§ **CONSIGNE 1**:
Mettez en anglais cette phrase de l'extrait sur les politiques et les réseaux sociaux : « La dénomination du politique influenceur prend donc tout son sens. »
§ **CONSIGNE 2**:
Prolongez le texte sur les politiques et les réseaux sociaux en reprenant juste après sa dernière phrase.

§ **EXTRAIT DU TEXTE**:
--------

Carte blanche

Réseaux sociaux: quand les politiques confondent communication et marketing

Aujourd’hui, les réseaux sociaux ont pris une place prépondérante dans notre vie de tous les jours. Ils sont utilisés par une grande majorité de citoyens et permettent à ces derniers de s’engager directement dans des discussions, des débats politiques, de faire connaître leurs opinions, leurs préoccupations et de contribuer à la formation de l’opinion publique.

De nombreux dirigeants politiques ont donc trouvé un intérêt direct à utiliser les réseaux sociaux pour communiquer avec leurs électeurs pour promouvoir leurs idées et pour établir une forte présence en ligne. Ces derniers étaient d’abord plutôt timides sur l’utilisation de ces plateformes, mais force est de constater que ces dernières années, les personnalités politiques, qu’elles soient élues ou dans l’opposition ont investi en masse Facebook, Instagram, TikTok ou encore Linkedin afin d’élargir leur visibilité et délivrer plus facilement leurs messages aux citoyens.

Seule subtilité notoire, ces nouveaux médias ont une série de codes et de tendances auxquels les utilisateurs s’adaptent et réagissent. Il n’est donc plus étonnant de voir un ministre réaliser une dernière tendance TikTok à la mode, un élu local réagir à un fait d’actualité international ou encore d’assister à la promotion de produits/services de la part de personnalités politiques. Du pain béni pour la presse qui peut donc bien plus facilement relayer les frasques et déclarations en tout genre.

La dénomination du politique influenceur prend donc tout son sens. Les personnalités les plus populaires disposent de communautés actives qui suivent leur actualité, et les néo-politiciens cherchent à recruter et faire gonfler leur visibilité afin de convertir cette audience en un socle électoral.

--------

§ **EXTRAITS DES LIGNES**:
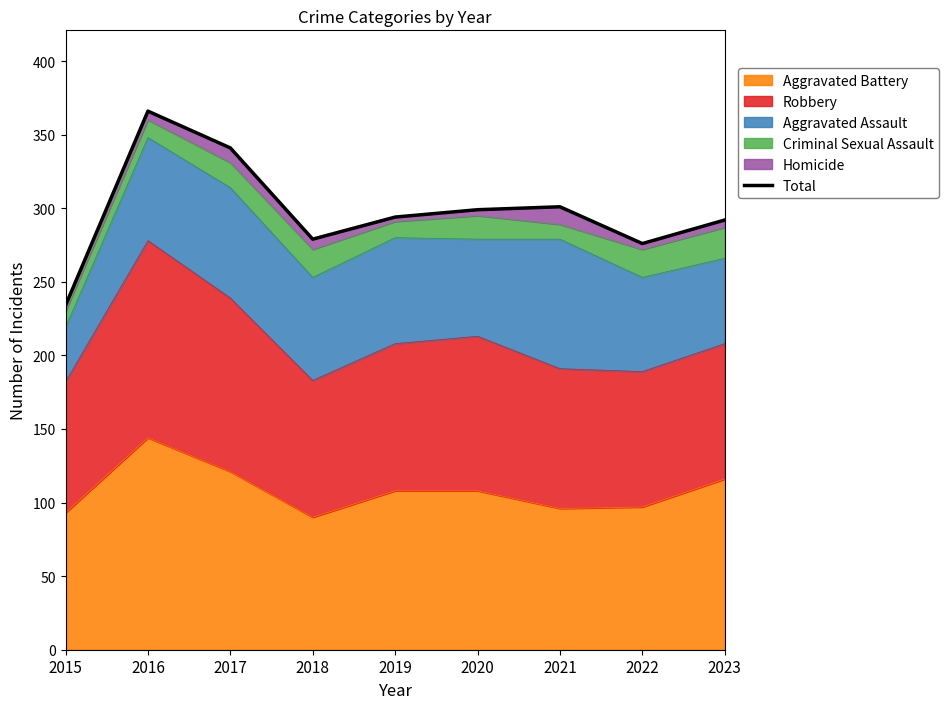

At which label does the data first exceed 294?

2016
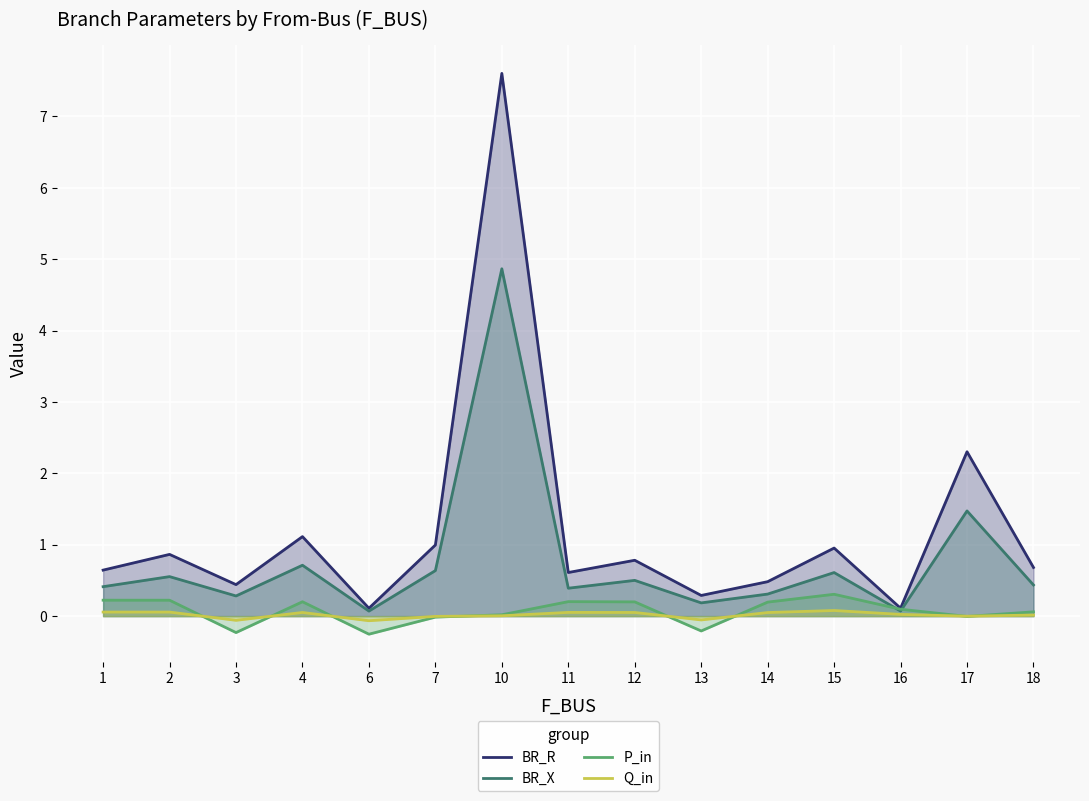

Is the value of P_in at 3 greater than the value of Q_in at 12?

No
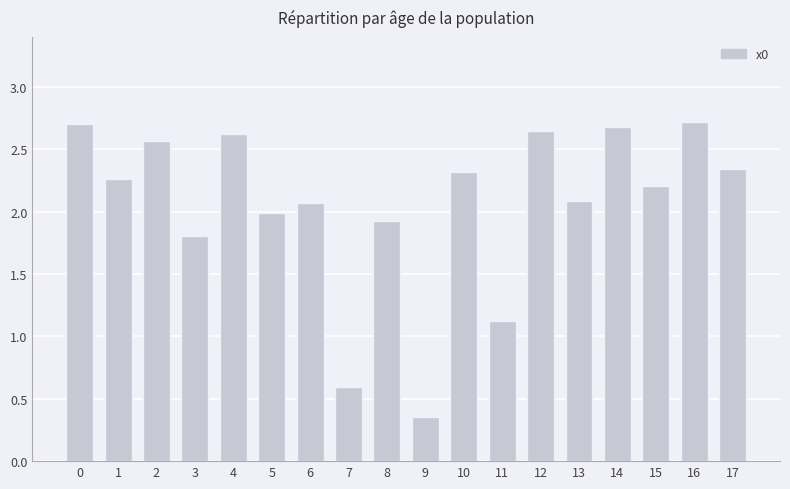

Approximately how many times larger is the value at 5 compared to 15?

0.9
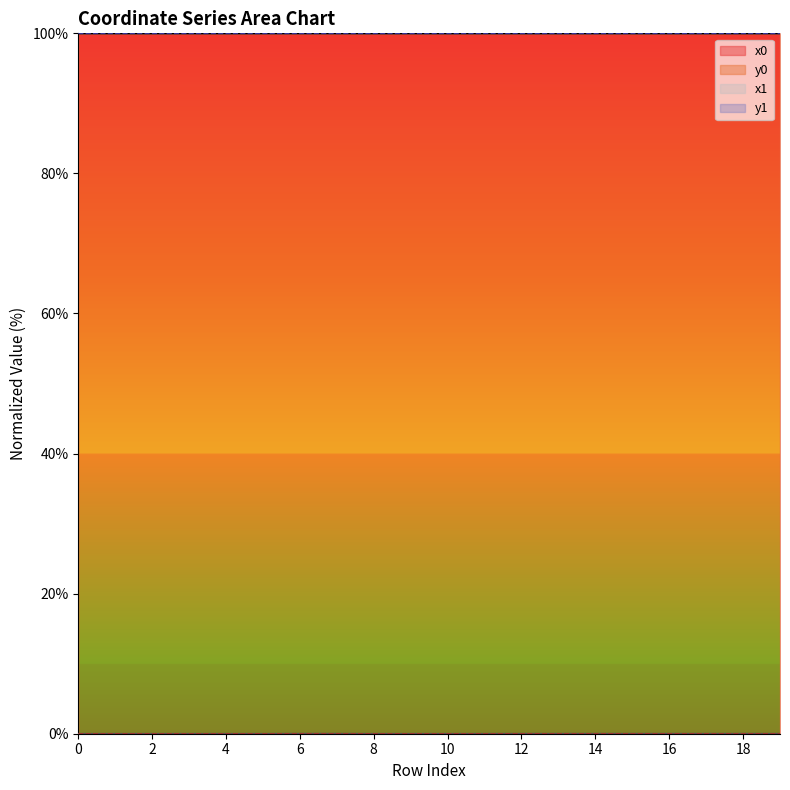

What is the sum of the x0 values at 16 and 9?

200.0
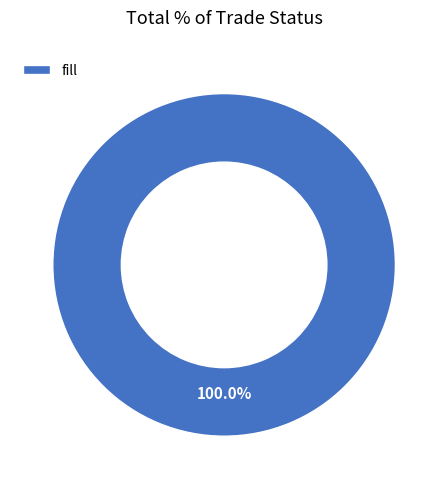

Rank the categories by value from highest to lowest.

fill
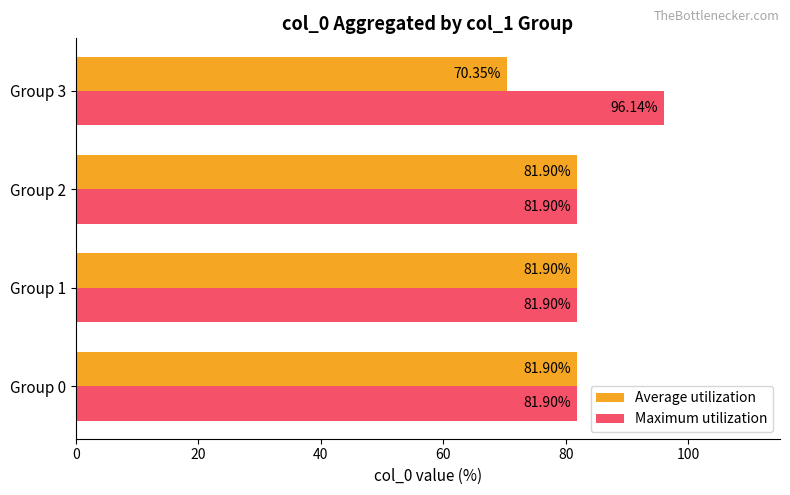

What is the total value across all series at Group 1?

163.8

--------

§ **RÉSULTAT DE L'EXERCICE 1**:
The term "influencer politician" therefore makes complete sense.

§ **RÉSULTAT DE L'EXERCICE 2**:
Cette nouvelle tendance de communication politique est pourtant inquiétante à bien des égards. Tout d’abord, elle peut tenter les politiques à privilégier les aspects de leur travail qui sont les plus visibles et les plus populaires auprès de l’opinion publique plutôt que de s’attacher à des tâches moins spectaculaires mais plus importantes pour le bien commun. Ensuite, les jeunes, qui sont très actifs sur les plateformes sociales, peuvent être plus vulnérables aux discours politiques trompeurs ou manipulés qui sont diffusés sur ces canaux. Il ne faut pas oublier que les individus ayant une présence en ligne relaient très souvent une version idéalisée d’eux-mêmes et les politiques ne dérogent pas à la règle. On peut donc se retrouver à idéaliser un courant idéologique parce qu’il a l’air “cool” dans la manière dont les politiques influenceurs la relaye. Cette technique est quotidiennement utilisée par les extrêmes, qui en plus d’enrober leurs messages dans de bonnes intentions, financent massivement la diffusion de leur idéologie à coup de plusieurs dizaines voire centaines de milliers d’euros.

Car oui, autre particularité, la publicité ciblée des plateformes sociales permet de toucher exactement le public cible que vous désirez atteindre. Vous voulez vous adresser à la ménagère d’une commune rurale et le lendemain à un cadre vivant dans une commune aisée de la banlieue bruxelloise ? C’est possible et même très facile. Les messages sont donc adaptés en fonction des canaux et les sujets présentés aux citoyens sont ceux auxquels ces derniers s’intéressent.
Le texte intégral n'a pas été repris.